Yes to that. But, in the same time it can lead to new genres, or give back some freedom to sampling. It is just a tool

1 Like

Sounds like something Rick Sanchez would do on a Sunday :grinning:

3 Likes

Oh FFS, that song is stuck in my head now. This does not bode well. Is she singing you will not die until you follow me? AI is getting all dark and goth. Which would be funny until AI goes from goth to very pissed off.

1 Like

Remix contests will be the first to die.

And they still want 3$ for this Album which suno created. No thank you - feels liveless.

Its crazy that it actually sounds like stoner rock. Damm, if i had the knob to turn it off, i would.

1 Like

the $3 is for band subscription (per month), had no idea such thing existed on BC, the album looks like “name your price”

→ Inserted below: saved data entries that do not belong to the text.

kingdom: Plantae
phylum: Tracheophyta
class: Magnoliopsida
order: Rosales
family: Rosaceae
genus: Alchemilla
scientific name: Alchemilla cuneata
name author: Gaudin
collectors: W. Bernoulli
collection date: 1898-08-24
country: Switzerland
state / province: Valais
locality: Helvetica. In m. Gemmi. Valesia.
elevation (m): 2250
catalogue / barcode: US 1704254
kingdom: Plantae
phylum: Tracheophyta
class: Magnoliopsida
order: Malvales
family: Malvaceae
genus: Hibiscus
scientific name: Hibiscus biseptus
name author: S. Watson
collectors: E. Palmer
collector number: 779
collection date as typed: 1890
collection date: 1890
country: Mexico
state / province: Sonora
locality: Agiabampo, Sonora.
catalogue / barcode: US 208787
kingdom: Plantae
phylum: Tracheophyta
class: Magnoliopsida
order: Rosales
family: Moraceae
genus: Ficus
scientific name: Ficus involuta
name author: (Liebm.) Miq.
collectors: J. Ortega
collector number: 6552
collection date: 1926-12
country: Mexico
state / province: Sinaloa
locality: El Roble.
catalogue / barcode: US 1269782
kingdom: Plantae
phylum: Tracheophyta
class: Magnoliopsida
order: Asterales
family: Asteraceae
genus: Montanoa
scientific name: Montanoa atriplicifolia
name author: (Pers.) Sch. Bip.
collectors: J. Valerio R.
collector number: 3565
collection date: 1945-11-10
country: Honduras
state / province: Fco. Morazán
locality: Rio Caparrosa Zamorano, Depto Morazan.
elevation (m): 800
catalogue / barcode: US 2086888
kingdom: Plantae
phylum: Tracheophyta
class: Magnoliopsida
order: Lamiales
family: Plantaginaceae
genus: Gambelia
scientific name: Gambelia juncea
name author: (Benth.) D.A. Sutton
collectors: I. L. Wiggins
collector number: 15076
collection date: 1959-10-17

They should pay the audience in this case :slight_smile:

1 Like

there’s an album I’ve encountered, pretty sure it’s Suno generated too, there’s no mention on this album but there is on others (mostly singles, same genre and “virtual singer”), the description was very dystopian (and they wanted $10 for the album)

From The Bottom of My Digital Heart

Evie Miessa, a virtual singer born from the data streams of Night City. Her music, a unique blend of synth pop and synth rock, explores themes of self-discovery, societal challenges, and the complexities of love.

1 Like

Tunes in 5 seconds omg,but i will use it as , sample ideas and new inspiration to make own version of those things

And they combine the visuals - ok - if i didnt knew it was ai generated, i wouldnt recognize it.

1 Like

Amen

2 Likes

Your statement implies that people will be able to tell the difference between AI music and that of human origin…

…and even if they could, would they even care?